**DATA**

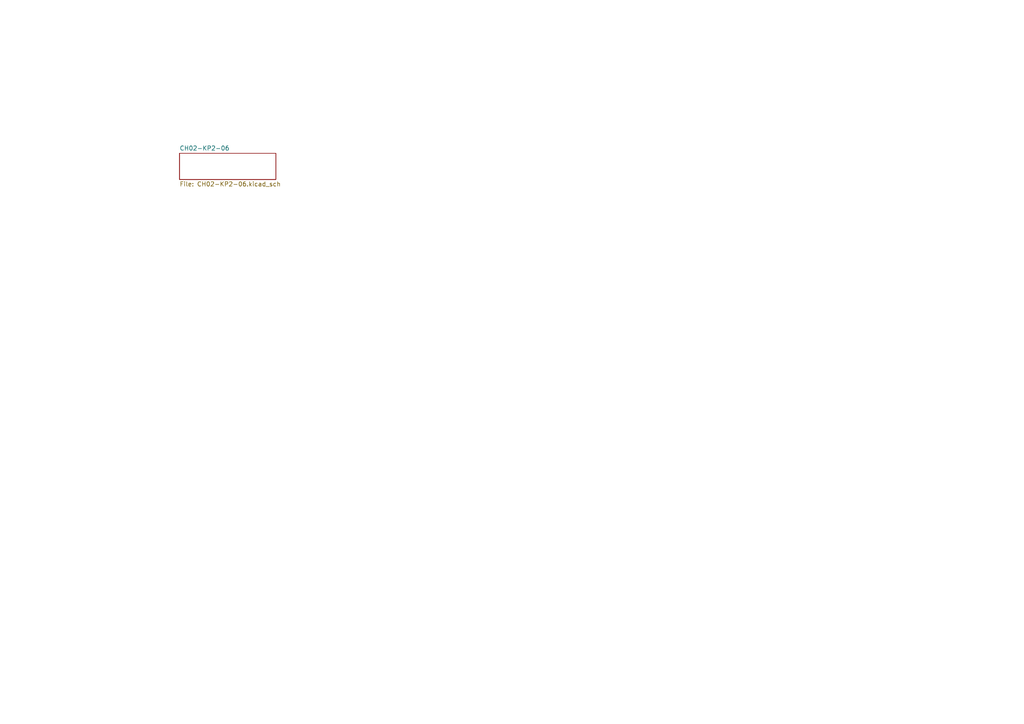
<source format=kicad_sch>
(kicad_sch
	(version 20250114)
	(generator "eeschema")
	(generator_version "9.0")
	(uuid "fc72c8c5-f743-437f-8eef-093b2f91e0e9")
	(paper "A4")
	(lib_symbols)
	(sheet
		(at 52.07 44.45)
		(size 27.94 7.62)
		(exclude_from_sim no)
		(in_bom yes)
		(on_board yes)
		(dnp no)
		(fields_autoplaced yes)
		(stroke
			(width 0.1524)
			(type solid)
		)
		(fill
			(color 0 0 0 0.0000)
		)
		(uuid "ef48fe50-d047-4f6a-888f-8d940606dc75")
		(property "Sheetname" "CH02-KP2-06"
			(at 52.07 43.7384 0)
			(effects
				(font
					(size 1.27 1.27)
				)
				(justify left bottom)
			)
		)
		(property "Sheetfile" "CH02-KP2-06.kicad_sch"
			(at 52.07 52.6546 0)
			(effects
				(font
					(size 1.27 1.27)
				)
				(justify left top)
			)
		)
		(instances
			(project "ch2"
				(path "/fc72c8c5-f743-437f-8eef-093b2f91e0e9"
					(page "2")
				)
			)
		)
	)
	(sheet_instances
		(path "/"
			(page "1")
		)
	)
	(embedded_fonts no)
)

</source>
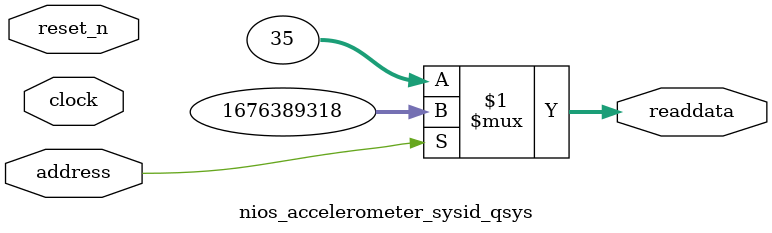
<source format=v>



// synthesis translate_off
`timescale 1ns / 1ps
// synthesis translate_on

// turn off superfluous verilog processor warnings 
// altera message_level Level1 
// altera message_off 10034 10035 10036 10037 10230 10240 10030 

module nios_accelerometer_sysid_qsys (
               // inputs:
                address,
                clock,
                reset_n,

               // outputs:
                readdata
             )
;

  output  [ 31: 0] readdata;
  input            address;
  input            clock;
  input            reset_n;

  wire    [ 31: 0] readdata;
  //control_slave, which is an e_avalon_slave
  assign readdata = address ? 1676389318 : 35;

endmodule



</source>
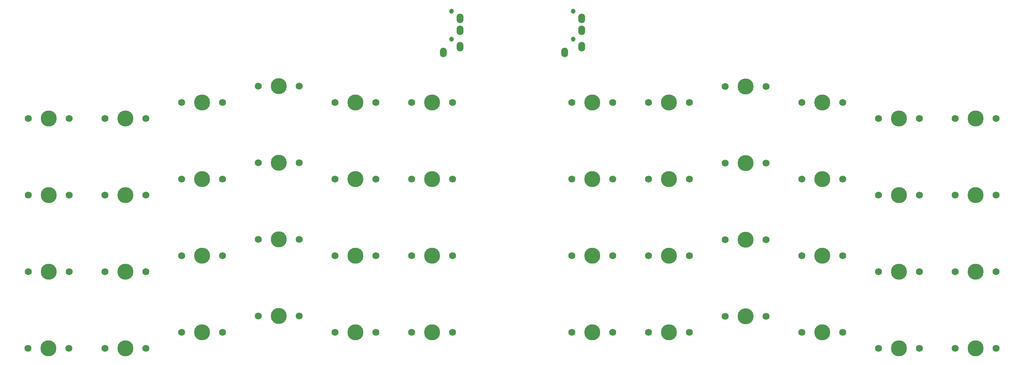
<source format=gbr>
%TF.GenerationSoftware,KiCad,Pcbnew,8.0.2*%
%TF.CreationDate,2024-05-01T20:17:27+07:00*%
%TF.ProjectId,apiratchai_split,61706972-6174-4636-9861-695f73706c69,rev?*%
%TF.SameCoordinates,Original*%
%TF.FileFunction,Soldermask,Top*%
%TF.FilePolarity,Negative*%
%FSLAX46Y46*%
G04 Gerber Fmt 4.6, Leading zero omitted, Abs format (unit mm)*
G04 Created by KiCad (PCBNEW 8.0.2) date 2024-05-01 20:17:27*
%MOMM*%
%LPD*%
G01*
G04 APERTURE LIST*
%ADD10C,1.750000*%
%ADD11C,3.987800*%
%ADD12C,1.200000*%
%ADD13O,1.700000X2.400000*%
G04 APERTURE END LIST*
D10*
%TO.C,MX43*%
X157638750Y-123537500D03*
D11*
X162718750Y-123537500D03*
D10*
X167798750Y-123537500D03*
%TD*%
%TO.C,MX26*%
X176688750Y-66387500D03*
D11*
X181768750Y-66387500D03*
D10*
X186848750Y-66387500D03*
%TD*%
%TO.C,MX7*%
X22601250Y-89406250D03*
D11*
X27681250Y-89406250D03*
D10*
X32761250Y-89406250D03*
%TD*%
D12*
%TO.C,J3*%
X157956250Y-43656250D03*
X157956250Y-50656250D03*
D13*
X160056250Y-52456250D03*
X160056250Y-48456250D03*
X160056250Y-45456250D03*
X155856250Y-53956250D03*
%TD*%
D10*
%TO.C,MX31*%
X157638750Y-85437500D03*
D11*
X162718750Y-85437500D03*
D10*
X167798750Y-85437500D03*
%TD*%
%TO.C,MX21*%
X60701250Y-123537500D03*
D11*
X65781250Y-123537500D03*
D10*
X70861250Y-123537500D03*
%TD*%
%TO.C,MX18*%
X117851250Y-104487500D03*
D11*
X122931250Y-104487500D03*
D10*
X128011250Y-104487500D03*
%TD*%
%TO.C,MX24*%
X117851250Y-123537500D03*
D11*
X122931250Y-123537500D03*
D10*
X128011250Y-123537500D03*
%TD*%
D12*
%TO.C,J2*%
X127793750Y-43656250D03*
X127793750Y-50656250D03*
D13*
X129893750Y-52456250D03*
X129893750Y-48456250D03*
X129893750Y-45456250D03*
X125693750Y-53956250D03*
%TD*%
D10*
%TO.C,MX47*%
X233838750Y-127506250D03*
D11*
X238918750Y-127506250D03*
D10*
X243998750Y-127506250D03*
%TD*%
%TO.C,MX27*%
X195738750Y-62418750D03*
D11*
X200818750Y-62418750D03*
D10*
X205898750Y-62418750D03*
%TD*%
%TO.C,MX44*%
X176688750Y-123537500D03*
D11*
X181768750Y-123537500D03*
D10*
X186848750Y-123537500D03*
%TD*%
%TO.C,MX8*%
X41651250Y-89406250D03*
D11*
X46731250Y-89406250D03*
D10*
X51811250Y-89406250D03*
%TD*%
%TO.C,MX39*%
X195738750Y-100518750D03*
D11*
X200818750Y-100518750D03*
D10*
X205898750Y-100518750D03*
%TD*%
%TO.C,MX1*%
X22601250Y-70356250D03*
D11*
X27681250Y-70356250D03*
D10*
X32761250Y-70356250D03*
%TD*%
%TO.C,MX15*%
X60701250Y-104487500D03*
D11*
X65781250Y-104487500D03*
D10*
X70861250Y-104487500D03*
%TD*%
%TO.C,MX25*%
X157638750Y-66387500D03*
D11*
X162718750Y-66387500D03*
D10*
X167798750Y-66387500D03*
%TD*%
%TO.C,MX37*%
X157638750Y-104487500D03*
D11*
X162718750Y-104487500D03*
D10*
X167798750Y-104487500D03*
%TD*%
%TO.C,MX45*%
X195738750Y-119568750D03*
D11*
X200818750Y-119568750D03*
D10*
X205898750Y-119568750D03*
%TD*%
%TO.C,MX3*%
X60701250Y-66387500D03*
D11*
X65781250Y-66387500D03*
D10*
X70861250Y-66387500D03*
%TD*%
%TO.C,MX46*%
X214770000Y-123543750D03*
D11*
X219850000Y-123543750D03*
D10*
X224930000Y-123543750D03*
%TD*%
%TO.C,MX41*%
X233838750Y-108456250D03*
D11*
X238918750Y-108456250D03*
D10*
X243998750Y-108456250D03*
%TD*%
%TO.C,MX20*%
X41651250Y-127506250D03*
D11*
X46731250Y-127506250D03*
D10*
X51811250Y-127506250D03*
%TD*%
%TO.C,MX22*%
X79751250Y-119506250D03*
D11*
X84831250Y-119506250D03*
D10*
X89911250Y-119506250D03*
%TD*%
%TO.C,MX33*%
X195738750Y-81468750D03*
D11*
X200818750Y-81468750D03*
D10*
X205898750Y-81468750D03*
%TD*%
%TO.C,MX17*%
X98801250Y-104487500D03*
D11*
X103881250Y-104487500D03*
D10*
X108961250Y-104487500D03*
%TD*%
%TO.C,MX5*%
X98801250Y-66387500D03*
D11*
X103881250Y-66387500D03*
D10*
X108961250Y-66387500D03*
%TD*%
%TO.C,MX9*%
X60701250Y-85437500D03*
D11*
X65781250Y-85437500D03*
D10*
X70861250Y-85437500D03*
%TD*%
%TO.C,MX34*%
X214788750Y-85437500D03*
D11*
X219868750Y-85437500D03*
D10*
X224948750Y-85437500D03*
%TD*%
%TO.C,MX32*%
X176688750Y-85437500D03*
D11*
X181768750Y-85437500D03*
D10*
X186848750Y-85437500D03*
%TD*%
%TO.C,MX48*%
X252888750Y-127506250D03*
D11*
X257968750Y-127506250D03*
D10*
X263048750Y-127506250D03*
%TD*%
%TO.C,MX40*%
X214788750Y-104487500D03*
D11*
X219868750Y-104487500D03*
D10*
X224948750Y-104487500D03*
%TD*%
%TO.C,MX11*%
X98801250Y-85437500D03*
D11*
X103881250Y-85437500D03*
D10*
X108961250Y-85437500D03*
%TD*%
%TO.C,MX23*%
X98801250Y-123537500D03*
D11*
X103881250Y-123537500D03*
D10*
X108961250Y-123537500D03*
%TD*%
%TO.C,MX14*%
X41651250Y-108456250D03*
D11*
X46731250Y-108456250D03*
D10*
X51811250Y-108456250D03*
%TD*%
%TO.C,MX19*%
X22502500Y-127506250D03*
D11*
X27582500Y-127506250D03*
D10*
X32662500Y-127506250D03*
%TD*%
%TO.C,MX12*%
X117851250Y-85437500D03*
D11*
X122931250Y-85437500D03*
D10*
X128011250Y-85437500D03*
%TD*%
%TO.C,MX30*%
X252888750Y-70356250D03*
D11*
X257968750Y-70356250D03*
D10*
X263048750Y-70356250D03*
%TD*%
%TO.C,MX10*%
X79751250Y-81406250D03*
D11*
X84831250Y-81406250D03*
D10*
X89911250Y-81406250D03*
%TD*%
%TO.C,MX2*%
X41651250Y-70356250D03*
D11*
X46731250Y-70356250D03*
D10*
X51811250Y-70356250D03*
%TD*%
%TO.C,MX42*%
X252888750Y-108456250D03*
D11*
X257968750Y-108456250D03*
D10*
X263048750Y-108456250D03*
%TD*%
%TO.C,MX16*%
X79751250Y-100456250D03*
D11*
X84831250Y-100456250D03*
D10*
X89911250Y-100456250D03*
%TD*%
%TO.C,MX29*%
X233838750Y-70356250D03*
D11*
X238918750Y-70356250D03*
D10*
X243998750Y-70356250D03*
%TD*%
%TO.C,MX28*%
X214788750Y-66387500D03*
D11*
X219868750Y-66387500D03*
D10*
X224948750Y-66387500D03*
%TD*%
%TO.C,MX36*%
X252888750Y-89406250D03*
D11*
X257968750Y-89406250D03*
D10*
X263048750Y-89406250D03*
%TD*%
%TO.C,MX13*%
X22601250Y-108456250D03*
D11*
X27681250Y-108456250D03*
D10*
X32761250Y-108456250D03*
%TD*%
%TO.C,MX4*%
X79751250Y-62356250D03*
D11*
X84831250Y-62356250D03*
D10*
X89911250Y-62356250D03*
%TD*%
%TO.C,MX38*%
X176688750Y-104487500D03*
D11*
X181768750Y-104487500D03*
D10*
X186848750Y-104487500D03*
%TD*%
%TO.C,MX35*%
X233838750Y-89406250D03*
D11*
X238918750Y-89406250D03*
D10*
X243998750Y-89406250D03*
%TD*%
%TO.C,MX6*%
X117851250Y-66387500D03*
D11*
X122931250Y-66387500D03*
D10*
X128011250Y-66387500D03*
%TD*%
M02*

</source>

**PROBLEM TO WORK ON**
The answer consists of the lines above that include the word "property", each copied exactly.

**TASK OUTPUT**
		(property "Sheetname" "CH02-KP2-06"
		(property "Sheetfile" "CH02-KP2-06.kicad_sch"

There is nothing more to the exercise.